┌─ Source material
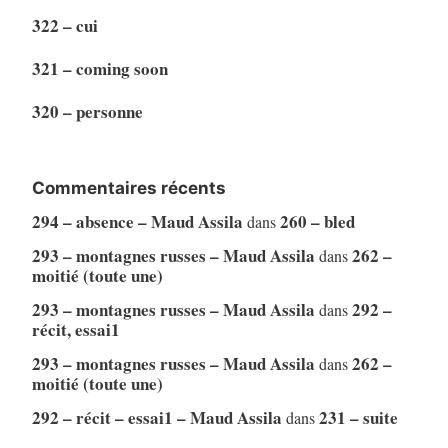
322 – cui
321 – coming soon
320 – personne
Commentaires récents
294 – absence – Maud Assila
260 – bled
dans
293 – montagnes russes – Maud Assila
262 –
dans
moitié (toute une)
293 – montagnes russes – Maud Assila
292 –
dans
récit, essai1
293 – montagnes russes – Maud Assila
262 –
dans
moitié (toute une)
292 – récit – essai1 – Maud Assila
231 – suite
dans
└─
*Exercise*
When you print the entries, keep every line exactly as it is and drop the pictures.

*Result of the exercise*
322 – cui
321 – coming soon
320 – personne
Commentaires récents
294 – absence – Maud Assila
260 – bled
dans
293 – montagnes russes – Maud Assila
262 –
dans
moitié (toute une)
293 – montagnes russes – Maud Assila
292 –
dans
récit, essai1
293 – montagnes russes – Maud Assila
262 –
dans
moitié (toute une)
292 – récit – essai1 – Maud Assila
231 – suite
dans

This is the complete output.